What is needed =>
Line by line, copy the records below exactly and leave the pictures out.
-*-
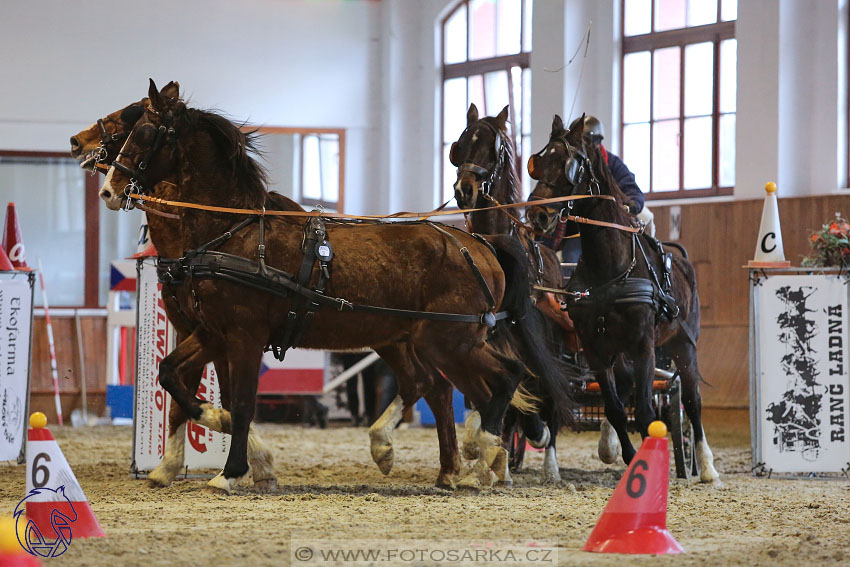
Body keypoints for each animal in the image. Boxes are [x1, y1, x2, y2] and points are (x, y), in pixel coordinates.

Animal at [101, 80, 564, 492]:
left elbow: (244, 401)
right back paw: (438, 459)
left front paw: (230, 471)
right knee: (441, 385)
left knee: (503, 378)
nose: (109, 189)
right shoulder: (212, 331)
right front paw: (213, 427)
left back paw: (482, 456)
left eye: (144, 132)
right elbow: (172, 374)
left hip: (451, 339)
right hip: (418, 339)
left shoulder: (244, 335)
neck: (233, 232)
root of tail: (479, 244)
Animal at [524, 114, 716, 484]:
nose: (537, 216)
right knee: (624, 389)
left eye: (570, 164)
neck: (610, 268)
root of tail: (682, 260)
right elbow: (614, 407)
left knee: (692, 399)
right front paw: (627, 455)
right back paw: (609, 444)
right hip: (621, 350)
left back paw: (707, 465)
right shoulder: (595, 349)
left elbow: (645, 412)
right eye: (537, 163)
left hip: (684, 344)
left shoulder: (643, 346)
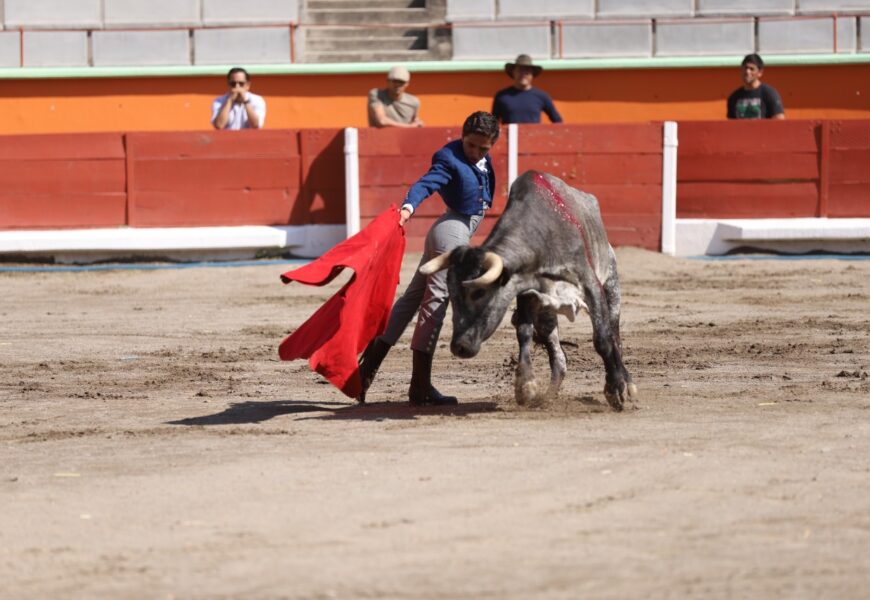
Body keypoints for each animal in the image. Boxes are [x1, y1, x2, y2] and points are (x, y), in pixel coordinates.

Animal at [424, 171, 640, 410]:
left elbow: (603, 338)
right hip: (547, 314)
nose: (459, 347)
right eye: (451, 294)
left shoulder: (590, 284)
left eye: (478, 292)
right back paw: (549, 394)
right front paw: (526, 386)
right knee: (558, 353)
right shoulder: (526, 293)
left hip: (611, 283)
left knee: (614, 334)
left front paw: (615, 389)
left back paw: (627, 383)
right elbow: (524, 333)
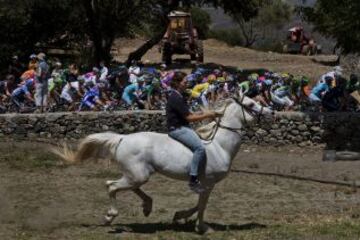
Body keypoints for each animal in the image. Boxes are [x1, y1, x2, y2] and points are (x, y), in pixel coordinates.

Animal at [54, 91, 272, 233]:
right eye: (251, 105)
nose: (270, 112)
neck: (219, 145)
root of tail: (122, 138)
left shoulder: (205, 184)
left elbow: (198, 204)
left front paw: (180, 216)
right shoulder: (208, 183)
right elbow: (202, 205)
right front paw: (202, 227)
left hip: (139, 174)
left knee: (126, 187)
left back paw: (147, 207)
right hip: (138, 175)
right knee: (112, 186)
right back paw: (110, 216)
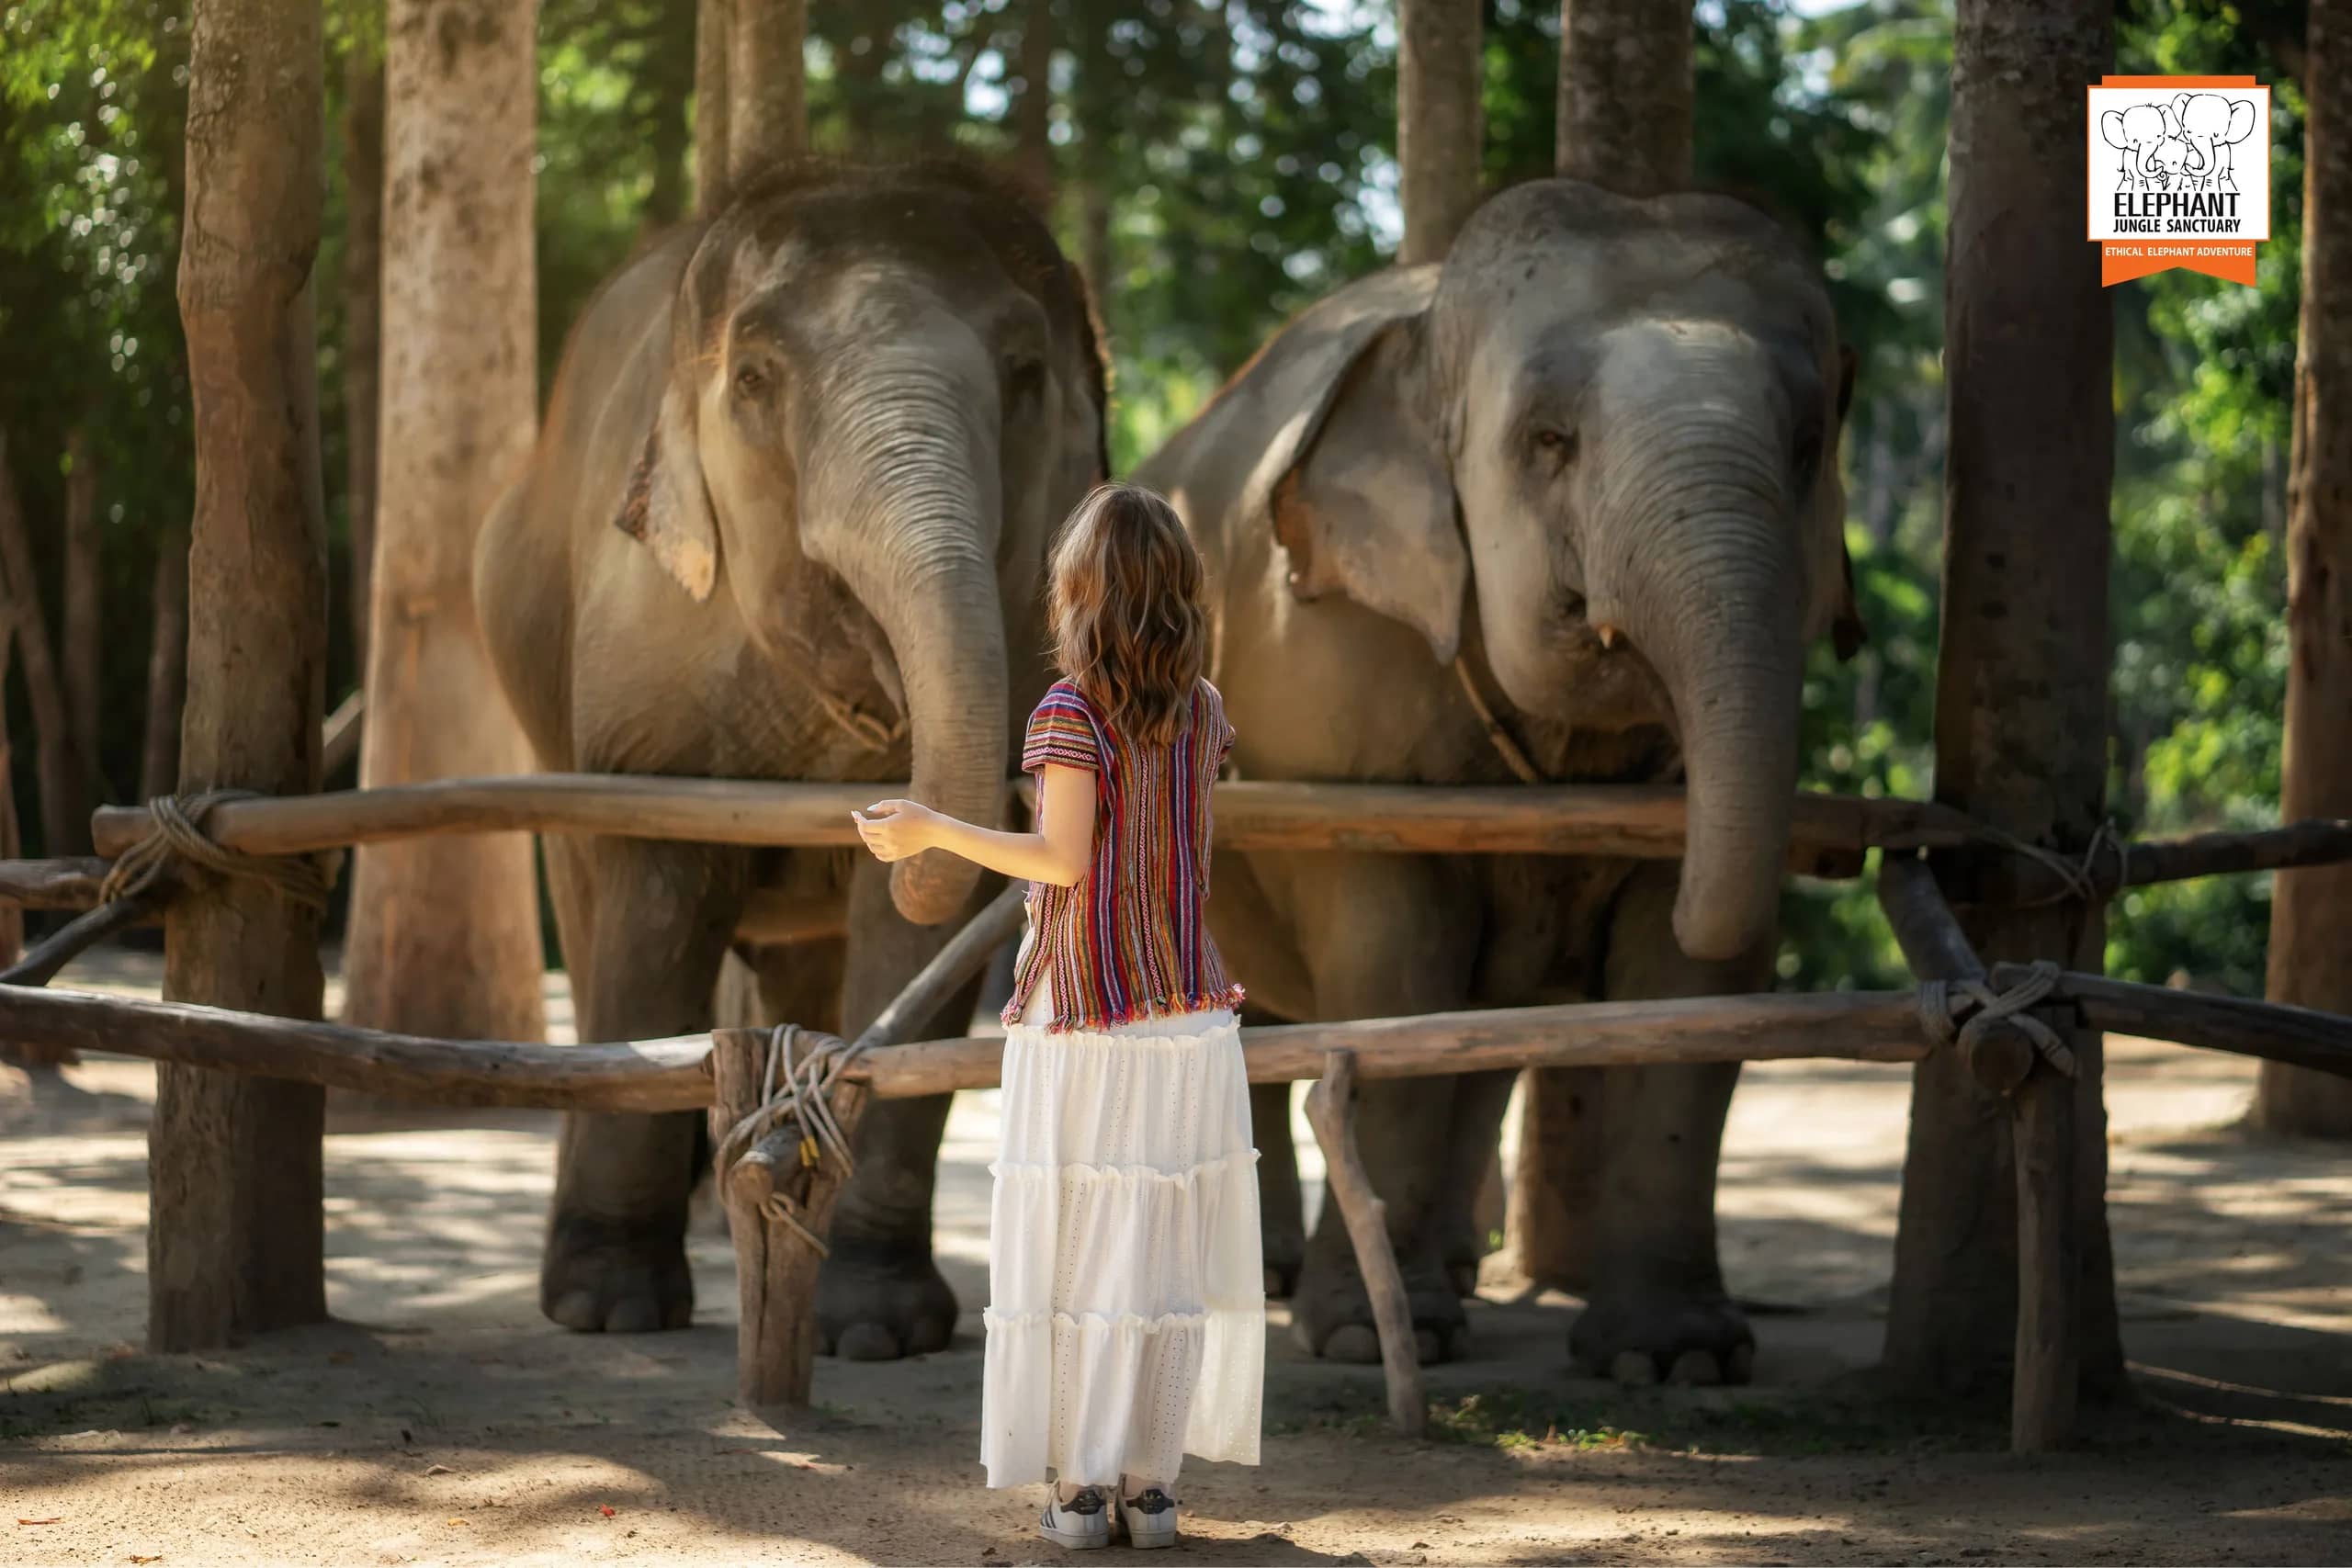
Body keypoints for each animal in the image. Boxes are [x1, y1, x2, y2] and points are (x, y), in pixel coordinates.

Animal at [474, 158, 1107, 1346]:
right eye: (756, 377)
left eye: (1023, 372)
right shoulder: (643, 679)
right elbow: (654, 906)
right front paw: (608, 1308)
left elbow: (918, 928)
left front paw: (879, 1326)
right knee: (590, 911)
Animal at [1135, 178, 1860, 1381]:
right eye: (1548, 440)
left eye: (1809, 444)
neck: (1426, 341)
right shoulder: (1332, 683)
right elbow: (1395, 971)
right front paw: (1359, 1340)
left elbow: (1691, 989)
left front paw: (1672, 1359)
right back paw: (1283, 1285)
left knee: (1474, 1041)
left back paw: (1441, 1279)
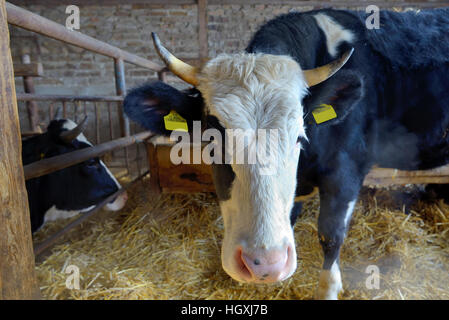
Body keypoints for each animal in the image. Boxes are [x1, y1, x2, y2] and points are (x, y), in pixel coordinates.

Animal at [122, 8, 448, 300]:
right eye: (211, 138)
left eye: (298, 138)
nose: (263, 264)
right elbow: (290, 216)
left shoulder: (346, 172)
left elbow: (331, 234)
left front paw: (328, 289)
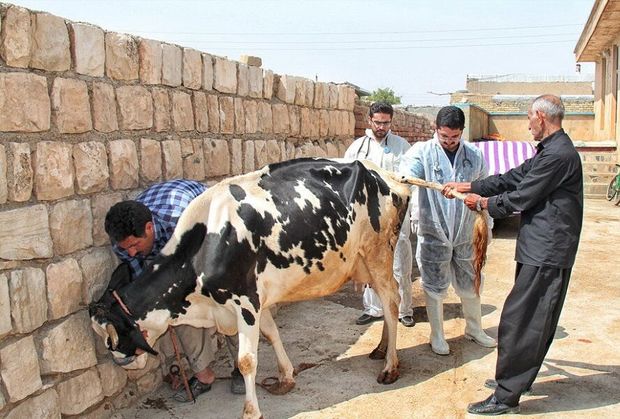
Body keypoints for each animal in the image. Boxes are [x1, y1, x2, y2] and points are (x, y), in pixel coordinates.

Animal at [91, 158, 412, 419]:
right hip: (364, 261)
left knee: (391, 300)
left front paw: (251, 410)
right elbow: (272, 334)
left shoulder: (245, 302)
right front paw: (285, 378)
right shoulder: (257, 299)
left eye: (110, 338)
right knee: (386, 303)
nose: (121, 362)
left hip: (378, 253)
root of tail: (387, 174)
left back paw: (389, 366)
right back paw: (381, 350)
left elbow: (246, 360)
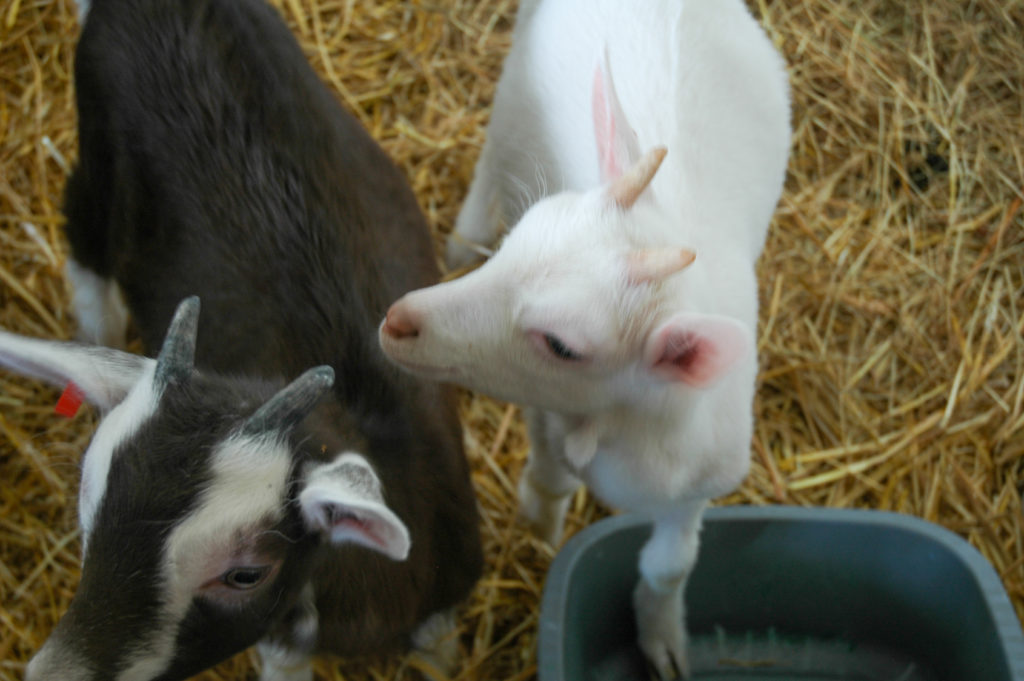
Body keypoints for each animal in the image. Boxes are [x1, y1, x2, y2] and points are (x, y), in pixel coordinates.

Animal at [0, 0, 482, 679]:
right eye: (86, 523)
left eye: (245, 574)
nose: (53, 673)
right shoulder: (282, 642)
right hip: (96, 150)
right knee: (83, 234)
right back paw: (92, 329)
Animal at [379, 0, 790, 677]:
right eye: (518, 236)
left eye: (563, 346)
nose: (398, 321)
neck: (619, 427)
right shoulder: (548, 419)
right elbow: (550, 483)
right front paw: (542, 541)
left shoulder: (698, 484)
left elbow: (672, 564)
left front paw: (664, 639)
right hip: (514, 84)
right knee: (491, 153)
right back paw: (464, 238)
-*-
Answer box =>
Body keypoints for each animal in the image. Boxes are [x1, y1, x2, y2] and points are (x, y), in pixel coordinates.

Animal at [101, 80, 564, 492]:
left elbow: (244, 401)
right back paw: (438, 459)
left front paw: (230, 471)
right knee: (441, 385)
left knee: (503, 378)
nose: (109, 189)
right shoulder: (212, 331)
right front paw: (213, 427)
left back paw: (482, 456)
left eye: (144, 132)
right elbow: (172, 374)
left hip: (451, 339)
right hip: (418, 339)
left shoulder: (244, 335)
neck: (233, 232)
root of tail: (479, 244)
Animal at [524, 114, 716, 484]:
nose: (537, 216)
right knee: (624, 389)
left eye: (570, 164)
neck: (610, 268)
root of tail: (682, 260)
right elbow: (614, 407)
left knee: (692, 399)
right front paw: (627, 455)
right back paw: (609, 444)
right hip: (621, 350)
left back paw: (707, 465)
right shoulder: (595, 349)
left elbow: (645, 412)
right eye: (537, 163)
left hip: (684, 344)
left shoulder: (643, 346)
Body keypoints for each animal in the image. Boxes are [x1, y1, x2, y2] and points are (x, y), in pixel coordinates.

Animal at [424, 171, 640, 410]:
left elbow: (603, 338)
right hip: (547, 314)
nose: (459, 347)
right eye: (451, 294)
left shoulder: (590, 284)
left eye: (478, 292)
right back paw: (549, 394)
right front paw: (526, 386)
right knee: (558, 353)
right shoulder: (526, 293)
left hip: (611, 283)
left knee: (614, 334)
left front paw: (615, 389)
left back paw: (627, 383)
right elbow: (524, 333)
Body keypoints for each animal in the image. Boxes are [x1, y1, x2, y2] and points are (x, y), in pixel coordinates.

Animal at [54, 91, 272, 233]:
right eye: (251, 105)
nose: (270, 112)
neck: (219, 145)
root of tail: (122, 138)
left shoulder: (205, 184)
left elbow: (198, 204)
left front paw: (180, 216)
right shoulder: (208, 183)
right elbow: (202, 205)
right front paw: (202, 227)
left hip: (139, 174)
left knee: (126, 187)
left back paw: (147, 207)
right hip: (138, 175)
right knee: (112, 186)
right back paw: (110, 216)
Body keypoints for each animal in the image. Boxes are [x1, y1, x2, y2] and points are (x, y), in pixel coordinates.

Animal at [474, 158, 1107, 1346]:
right eye: (756, 377)
left eye: (1023, 372)
right shoulder: (643, 679)
right elbow: (654, 906)
right front paw: (608, 1308)
left elbow: (918, 928)
left front paw: (879, 1326)
right knee: (590, 911)
Animal at [1135, 178, 1860, 1381]:
right eye: (1548, 440)
left eye: (1809, 444)
neck: (1426, 341)
right shoulder: (1332, 683)
right elbow: (1395, 971)
right front paw: (1359, 1340)
left elbow: (1691, 989)
left front paw: (1672, 1359)
right back paw: (1283, 1285)
left knee: (1474, 1041)
left back paw: (1441, 1279)
Body keypoints for each animal in the image. Boxes are [x1, y1, x2, y2] and points are (x, y), in pixel coordinates.

Animal at [122, 8, 448, 300]:
right eye: (211, 138)
left eye: (298, 138)
nose: (263, 264)
right elbow: (290, 216)
left shoulder: (346, 172)
left elbow: (331, 234)
left front paw: (328, 289)
Body keypoints for each animal in the image. Boxes are [x1, y1, x2, y2] and points are (x, y), in pixel coordinates.

Animal at [91, 158, 412, 419]:
right hip: (364, 261)
left knee: (391, 300)
left front paw: (251, 410)
right elbow: (272, 334)
left shoulder: (245, 302)
right front paw: (285, 378)
right shoulder: (257, 299)
left eye: (110, 338)
right knee: (386, 303)
nose: (121, 362)
left hip: (378, 253)
root of tail: (387, 174)
left back paw: (389, 366)
right back paw: (381, 350)
left elbow: (246, 360)
Body keypoints for each animal in the image. Boxes are [x1, y1, x2, y2] and points are (x, y), in pixel coordinates.

Animal at [0, 0, 482, 679]:
right eye: (86, 523)
left eye: (245, 574)
nose: (53, 673)
right shoulder: (282, 642)
right hip: (96, 150)
right knee: (83, 234)
right back paw: (92, 329)
Animal at [379, 0, 790, 677]:
right eye: (518, 236)
left eye: (563, 346)
nose: (398, 321)
neck: (619, 427)
right shoulder: (548, 419)
right elbow: (550, 483)
right front paw: (542, 541)
left shoulder: (698, 484)
left elbow: (672, 564)
left front paw: (664, 639)
right hip: (514, 84)
right knee: (491, 153)
right back paw: (464, 238)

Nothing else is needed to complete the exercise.